Opinion: Tighter security or “rape on the run?”

GlobalPost
Updated on
The World

PARIS, France — Europeans, by and large, are no more eager than anyone else for in-flight distractions to include a terrorist bomb. Few, however, want to be unpaid porn stars.

If most Americans seem to accept the idea that security agents can leer at them beneath their clothes, reaction is decidedly different over here.

Netherlands and Nigeria adopted airport body scans after a young zealot flew from Lagos to Amsterdam before transiting to Detroit where he tried blow up the plane.

But the Dutch, like other Europeans, don’t like it.

“The image leaves me speechless,” said Margaret Binnendyk. “Some cretin ogling me? This is rape on the run, and I don’t even get a kiss. It will kill Playboy stock.

And she is only Dutch-born, now an American living in Seattle. A constant traveler, she wants tight security. But she knows that it need not be invasive or demeaning.

Response to peeping-tom machines varies widely. Some people who frequent nude beaches are amused. Others, whose beliefs require headscarves, veils or full burqas, are not.

“If I were a vivacious blonde with enormous breasts and could make some fat boy blush, then I would do it,” a vivacious blonde friend in London told me. “But as I’ve had major surgery, I’m a little more reticent.”

Yolanda Guerrero Domenech, an editor at the daily El Pais in Madrid, called the new X-ray “espantosa,” which goes way beyond the English equivalent, frightening.

Like many, she is appalled that so many people in a free society are ready to exchange human dignity for an illusion of safety.

“It is not about modesty, that they can see through my underwear,” she said. “It is a violation, a total invasion of intimacy. It’s bad enough they take my yoghurt cup.”

Guerrero says some U.S. airport practices have been challenged in European courts.

“I think in the end this will have a reverse effect,” she said. “People will finally decide that we are not in some Orwellian state, and they will not let this go.”

Security is vital, she concluded, but there are limits. “If you want to be totally safe, stay home, lock the door and hope the roof doesn’t collapse on your head.”

Even before September 2001, Europeans howled in protest at how Americans handle airport screening.

Early on, Air France disciplined a captain who, frustrated by repeated passes through the metal detector, flung himself onto the X-ray conveyor belt.

Another Air France pilot at JFK joked that he had a bomb in his shoe. Charged with reporting a false incident, he could have gotten seven years in prison.
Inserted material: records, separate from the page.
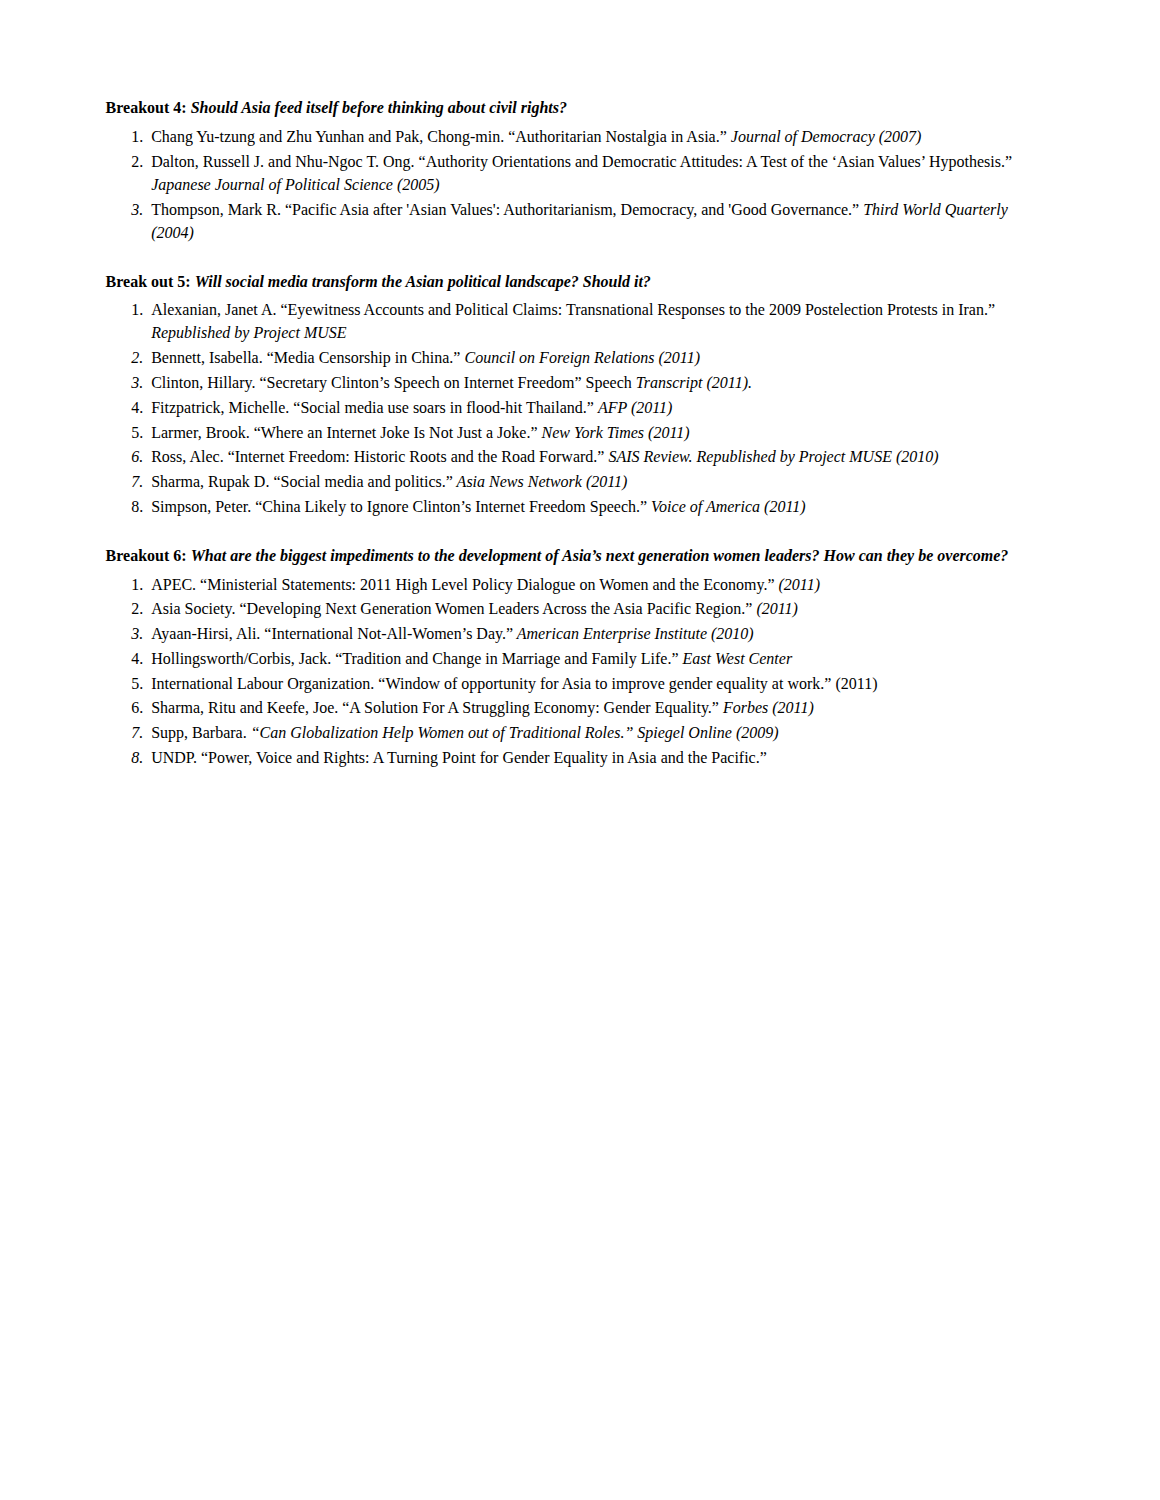Breakout 4: Should Asia feed itself before thinking about civil rights?
Chang Yu-tzung and Zhu Yunhan and Pak, Chong-min. “Authoritarian Nostalgia in Asia.” Journal of Democracy (2007)
Dalton, Russell J. and Nhu-Ngoc T. Ong. “Authority Orientations and Democratic Attitudes: A Test of the ‘Asian Values’ Hypothesis.” Japanese Journal of Political Science (2005)
Thompson, Mark R. “Pacific Asia after 'Asian Values': Authoritarianism, Democracy, and 'Good Governance.” Third World Quarterly (2004)
Break out 5: Will social media transform the Asian political landscape? Should it?
Alexanian, Janet A. “Eyewitness Accounts and Political Claims: Transnational Responses to the 2009 Postelection Protests in Iran.” Republished by Project MUSE
Bennett, Isabella. “Media Censorship in China.” Council on Foreign Relations (2011)
Clinton, Hillary. “Secretary Clinton’s Speech on Internet Freedom” Speech Transcript (2011).
Fitzpatrick, Michelle. “Social media use soars in flood-hit Thailand.” AFP (2011)
Larmer, Brook. “Where an Internet Joke Is Not Just a Joke.” New York Times (2011)
Ross, Alec. “Internet Freedom: Historic Roots and the Road Forward.” SAIS Review. Republished by Project MUSE (2010)
Sharma, Rupak D. “Social media and politics.” Asia News Network (2011)
Simpson, Peter. “China Likely to Ignore Clinton’s Internet Freedom Speech.” Voice of America (2011)
Breakout 6: What are the biggest impediments to the development of Asia’s next generation women leaders? How can they be overcome?
APEC. “Ministerial Statements: 2011 High Level Policy Dialogue on Women and the Economy.” (2011)
Asia Society. “Developing Next Generation Women Leaders Across the Asia Pacific Region.” (2011)
Ayaan-Hirsi, Ali. “International Not-All-Women’s Day.” American Enterprise Institute (2010)
Hollingsworth/Corbis, Jack. “Tradition and Change in Marriage and Family Life.” East West Center
International Labour Organization. “Window of opportunity for Asia to improve gender equality at work.” (2011)
Sharma, Ritu and Keefe, Joe. “A Solution For A Struggling Economy: Gender Equality.” Forbes (2011)
Supp, Barbara. “Can Globalization Help Women out of Traditional Roles.” Spiegel Online (2009)
UNDP. “Power, Voice and Rights: A Turning Point for Gender Equality in Asia and the Pacific.”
Recently, Chloe Doutre-Roussel, a Frenchwoman who tastes chocolate for a living, rankled at the way a security officer pawed over her stuff. She smiled sweetly and began stepping out of her skirt. He cleared her.

For Europeans, the American airport experience goes far beyond inconvenient or philosophically offensive.

During a “lockdown” at JFK, security officers refused to escort a Romanian man in obvious pain to the restroom only a few feet away beyond a glass wall.

One officer yelled at the man to sit down and keep quiet. I extracted a notebook and wrote down his name. Glowering, he called his boss. We discussed civil service duties and the First Amendment. I may now be on some list.

“I lived through Ceausescu,” the Romanian told me, as he squirmed in agony. “This is worse.”

The terminal was later evacuated. Hundreds spent hours outside in freezing snow, clueless. An FBI agent let me know, subtly but plainly, the whole thing was a frivolous overreaction to a small incident.

Also at Kennedy, I watched a burly female officer force a frail German octogenarian out of her wheelchair and walk several yards. “I’m in pain,” the old woman gasped. “Don’t you know pain?”

“Oh, I know pain,” the officer said, rolling her eyes, as other passengers laughed. When the woman collapsed into a chair, I approached to help. She snarled like a cornered animal. We all were the enemy.

And now there is more.

Lavinia Percy, an upper class, down-to-earth Briton, said she thought Americans had essentially lost their collective minds.

“This is a nightmare,” she said, with an F-word adverb. “It is very, very tiresome, and I don’t think many British tourists will be going to America.”

She is wary of giving such arbitrary authority to people in uniform. “You’ve got to remember there are a load of pervs out there. Give them power, and they’ll use it.”